● **Problem details**:
From the listing below, extract each line containing the string "back".

● **Material for this task**:
———
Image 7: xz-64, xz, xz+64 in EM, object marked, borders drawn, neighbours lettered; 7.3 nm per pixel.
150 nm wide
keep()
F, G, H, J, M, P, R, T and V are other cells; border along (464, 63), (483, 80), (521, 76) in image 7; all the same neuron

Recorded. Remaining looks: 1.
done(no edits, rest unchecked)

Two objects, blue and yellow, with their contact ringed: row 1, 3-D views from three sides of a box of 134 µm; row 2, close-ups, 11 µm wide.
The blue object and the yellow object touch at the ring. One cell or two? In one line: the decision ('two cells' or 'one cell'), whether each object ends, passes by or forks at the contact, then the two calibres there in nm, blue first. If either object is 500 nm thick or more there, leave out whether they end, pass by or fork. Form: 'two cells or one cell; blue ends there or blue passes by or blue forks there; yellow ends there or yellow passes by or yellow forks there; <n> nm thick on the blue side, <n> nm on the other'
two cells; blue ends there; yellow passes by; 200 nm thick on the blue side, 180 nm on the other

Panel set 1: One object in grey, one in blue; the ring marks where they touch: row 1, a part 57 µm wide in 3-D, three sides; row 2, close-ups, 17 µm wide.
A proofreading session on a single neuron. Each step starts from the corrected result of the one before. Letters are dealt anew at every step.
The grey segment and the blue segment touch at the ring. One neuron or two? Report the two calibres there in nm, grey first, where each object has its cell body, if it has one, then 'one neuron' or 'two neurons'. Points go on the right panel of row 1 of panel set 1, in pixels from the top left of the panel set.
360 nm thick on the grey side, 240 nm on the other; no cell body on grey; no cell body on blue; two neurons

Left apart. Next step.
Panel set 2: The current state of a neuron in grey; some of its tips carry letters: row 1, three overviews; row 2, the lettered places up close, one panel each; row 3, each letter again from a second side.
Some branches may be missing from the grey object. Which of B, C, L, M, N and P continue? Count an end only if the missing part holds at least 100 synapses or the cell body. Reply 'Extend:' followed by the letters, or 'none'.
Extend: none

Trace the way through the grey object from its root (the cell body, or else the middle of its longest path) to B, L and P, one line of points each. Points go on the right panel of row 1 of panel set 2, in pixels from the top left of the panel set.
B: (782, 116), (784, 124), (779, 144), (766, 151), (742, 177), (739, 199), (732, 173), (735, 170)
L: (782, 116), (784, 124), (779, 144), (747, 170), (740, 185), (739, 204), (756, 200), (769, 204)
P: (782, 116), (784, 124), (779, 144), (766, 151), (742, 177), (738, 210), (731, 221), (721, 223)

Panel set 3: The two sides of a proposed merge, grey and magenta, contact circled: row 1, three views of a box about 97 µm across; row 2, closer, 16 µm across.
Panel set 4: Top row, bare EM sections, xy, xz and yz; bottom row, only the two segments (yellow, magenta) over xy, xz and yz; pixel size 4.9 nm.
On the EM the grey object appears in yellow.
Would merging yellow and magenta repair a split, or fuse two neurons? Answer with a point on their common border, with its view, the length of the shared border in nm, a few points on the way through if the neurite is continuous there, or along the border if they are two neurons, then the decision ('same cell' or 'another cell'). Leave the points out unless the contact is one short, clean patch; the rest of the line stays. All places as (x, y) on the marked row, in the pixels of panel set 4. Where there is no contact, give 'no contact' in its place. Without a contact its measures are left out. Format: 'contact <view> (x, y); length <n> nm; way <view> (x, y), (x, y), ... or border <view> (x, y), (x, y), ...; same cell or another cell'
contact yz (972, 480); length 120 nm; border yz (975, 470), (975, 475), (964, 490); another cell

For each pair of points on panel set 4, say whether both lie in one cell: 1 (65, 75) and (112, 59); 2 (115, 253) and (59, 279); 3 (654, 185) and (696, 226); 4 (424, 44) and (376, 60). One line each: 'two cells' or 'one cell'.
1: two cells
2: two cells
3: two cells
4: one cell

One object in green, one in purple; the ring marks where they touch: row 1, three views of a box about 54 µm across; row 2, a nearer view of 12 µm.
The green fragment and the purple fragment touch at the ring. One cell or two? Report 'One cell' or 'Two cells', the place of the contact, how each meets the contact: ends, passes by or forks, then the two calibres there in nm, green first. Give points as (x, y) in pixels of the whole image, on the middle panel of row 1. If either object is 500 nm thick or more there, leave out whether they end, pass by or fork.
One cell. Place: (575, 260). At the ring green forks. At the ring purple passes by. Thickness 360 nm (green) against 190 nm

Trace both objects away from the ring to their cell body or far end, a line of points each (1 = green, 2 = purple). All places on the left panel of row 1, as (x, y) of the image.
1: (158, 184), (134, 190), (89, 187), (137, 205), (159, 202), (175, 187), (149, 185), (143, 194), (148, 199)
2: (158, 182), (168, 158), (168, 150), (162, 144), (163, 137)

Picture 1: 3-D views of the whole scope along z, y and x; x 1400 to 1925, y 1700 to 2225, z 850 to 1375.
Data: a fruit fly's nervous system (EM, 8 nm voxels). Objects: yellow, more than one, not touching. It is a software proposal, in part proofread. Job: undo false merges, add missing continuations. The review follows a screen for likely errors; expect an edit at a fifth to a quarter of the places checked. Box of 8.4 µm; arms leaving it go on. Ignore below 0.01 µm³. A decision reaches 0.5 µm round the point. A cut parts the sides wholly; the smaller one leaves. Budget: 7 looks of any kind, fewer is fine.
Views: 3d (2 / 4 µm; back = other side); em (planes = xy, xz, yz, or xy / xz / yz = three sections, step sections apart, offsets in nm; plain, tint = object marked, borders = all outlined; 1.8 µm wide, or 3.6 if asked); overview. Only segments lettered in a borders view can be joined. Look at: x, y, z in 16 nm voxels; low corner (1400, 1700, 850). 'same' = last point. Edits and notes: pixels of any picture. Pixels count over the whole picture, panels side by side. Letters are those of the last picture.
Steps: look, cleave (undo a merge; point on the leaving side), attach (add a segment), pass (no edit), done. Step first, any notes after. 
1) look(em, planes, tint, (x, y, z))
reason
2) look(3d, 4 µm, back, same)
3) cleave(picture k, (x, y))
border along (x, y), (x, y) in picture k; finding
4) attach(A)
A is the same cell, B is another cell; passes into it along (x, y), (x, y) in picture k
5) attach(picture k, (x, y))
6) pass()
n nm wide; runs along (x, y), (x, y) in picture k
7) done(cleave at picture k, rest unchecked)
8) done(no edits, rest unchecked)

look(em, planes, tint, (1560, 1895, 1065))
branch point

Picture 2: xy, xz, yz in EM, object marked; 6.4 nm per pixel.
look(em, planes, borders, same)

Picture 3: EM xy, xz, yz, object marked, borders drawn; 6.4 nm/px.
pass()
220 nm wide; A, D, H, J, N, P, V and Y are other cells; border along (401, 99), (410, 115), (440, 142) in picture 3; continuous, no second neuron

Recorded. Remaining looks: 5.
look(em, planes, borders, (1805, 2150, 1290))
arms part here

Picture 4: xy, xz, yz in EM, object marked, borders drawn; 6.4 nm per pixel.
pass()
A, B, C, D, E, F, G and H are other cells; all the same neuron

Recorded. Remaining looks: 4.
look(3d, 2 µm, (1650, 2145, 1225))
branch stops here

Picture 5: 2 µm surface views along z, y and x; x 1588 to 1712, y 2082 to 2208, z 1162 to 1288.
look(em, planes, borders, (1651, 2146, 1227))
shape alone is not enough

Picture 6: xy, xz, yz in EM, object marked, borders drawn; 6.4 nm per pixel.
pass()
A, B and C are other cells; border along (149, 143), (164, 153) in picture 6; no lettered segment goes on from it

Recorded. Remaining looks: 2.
———
● **Result for this exercise**:
Views: 3d (2 / 4 µm; back = other side); em (planes = xy, xz, yz, or xy / xz / yz = three sections, step sections apart, offsets in nm; plain, tint = object marked, borders = all outlined; 1.8 µm wide, or 3.6 if asked); overview. Only segments lettered in a borders view can be joined. Look at: x, y, z in 16 nm voxels; low corner (1400, 1700, 850). 'same' = last point. Edits and notes: pixels of any picture. Pixels count over the whole picture, panels side by side. Letters are those of the last picture.
2) look(3d, 4 µm, back, same)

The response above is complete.